* Work required: Transcribe the passage of the article below on Trivago's stake in Base7booking, from "On the surface, this" up to and including "competitor acquires them.".

* Exercise text:
-=-=-=-=-
Leading booking site Trivago is making waves in the hospitality industry with the news of its majority ownership stake in Base7booking, a cloud-based property management system.

As highlighted in this recent Skift article, this move means Trivago can get deep into the business-to-business side of the hotel business – allowing hotel brands to manage daily operations, run reports, send invoices and enhance their digital and email marketing.

On the surface, this seems like a very viable strategy for Trivago. However, for hoteliers who are already using Base7booking as their Property Management System (PMS), what happens when Trivago gets access to guest booking data?   Since Trivago is an Online Travel Agency (OTA), will they use this data to divert direct bookings from hotel brands?

This certainly remains to be seen, but it should be a cautionary tale for all major hospitality providers. The lesson being that everyone should fully know the contractual terms and conditions of a technology provider in the event that a potential competitor acquires them.

Of course, it is not clear if this will actually happen with this particular acquisition. But when looking at other industries, this is a common phenomenon. For example, in the healthcare arena, you often see device manufacturers acquiring billing platforms, which will go directly to the consumers (cutting out the distribution channel).

Investors and the public markets need to see year-over-year growth and a return-on-their-investment, drivers for companies like Trivago expanding its footprint.

While this type of business expansion is understandable, it can put a hotelier in a risky position, which is why knowing all of the contractual terms and conditions with your partners is vital.
-=-=-=-=-
* Entries supplied:
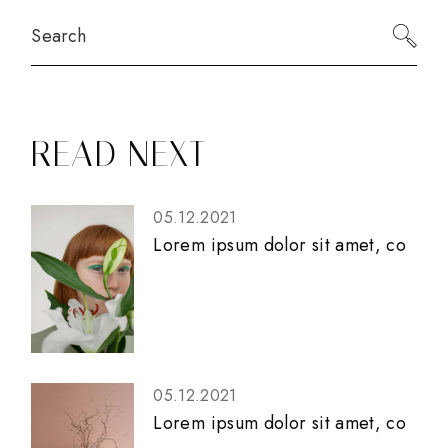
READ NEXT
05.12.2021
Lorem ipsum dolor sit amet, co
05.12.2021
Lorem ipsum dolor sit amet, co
-=-=-=-=-
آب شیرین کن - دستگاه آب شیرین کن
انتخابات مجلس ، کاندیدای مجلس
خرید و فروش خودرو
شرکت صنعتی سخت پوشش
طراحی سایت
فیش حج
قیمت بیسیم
-=-=-=-=-
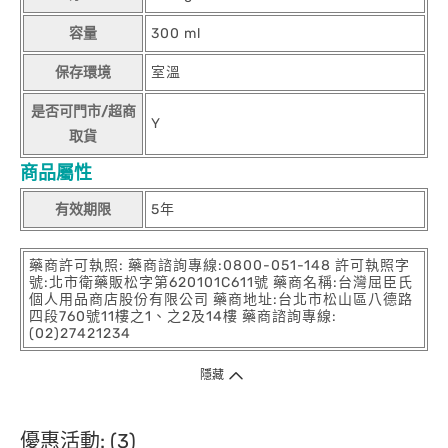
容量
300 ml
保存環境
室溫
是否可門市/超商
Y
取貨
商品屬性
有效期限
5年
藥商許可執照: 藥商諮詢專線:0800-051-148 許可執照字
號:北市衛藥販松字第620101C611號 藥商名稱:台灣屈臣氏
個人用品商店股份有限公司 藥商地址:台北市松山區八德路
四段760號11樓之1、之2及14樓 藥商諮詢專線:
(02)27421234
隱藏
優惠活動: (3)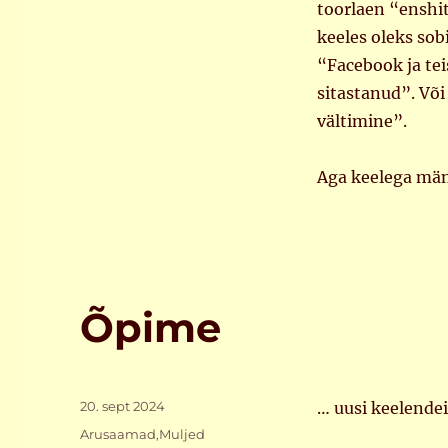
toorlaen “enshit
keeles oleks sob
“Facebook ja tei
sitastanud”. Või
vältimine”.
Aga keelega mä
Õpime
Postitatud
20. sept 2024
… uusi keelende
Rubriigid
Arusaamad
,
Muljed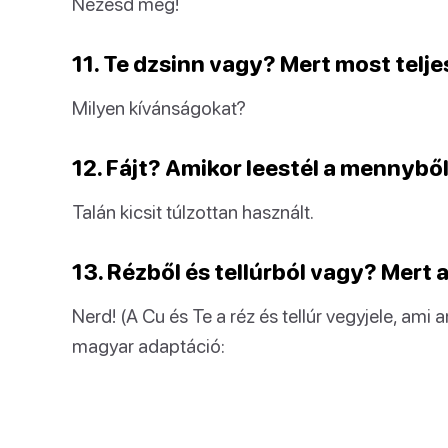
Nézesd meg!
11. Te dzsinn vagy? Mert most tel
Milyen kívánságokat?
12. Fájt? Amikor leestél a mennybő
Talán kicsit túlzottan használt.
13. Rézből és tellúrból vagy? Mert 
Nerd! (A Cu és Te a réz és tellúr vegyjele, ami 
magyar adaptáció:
-=-=-=-=-
* Reply to the exercise:
On the surface, this seems like a very viable strategy for Trivago. However, for hoteliers who are already using Base7booking as their Property Management System (PMS), what happens when Trivago gets access to guest booking data?   Since Trivago is an Online Travel Agency (OTA), will they use this data to divert direct bookings from hotel brands?

This certainly remains to be seen, but it should be a cautionary tale for all major hospitality providers. The lesson being that everyone should fully know the contractual terms and conditions of a technology provider in the event that a potential competitor acquires them.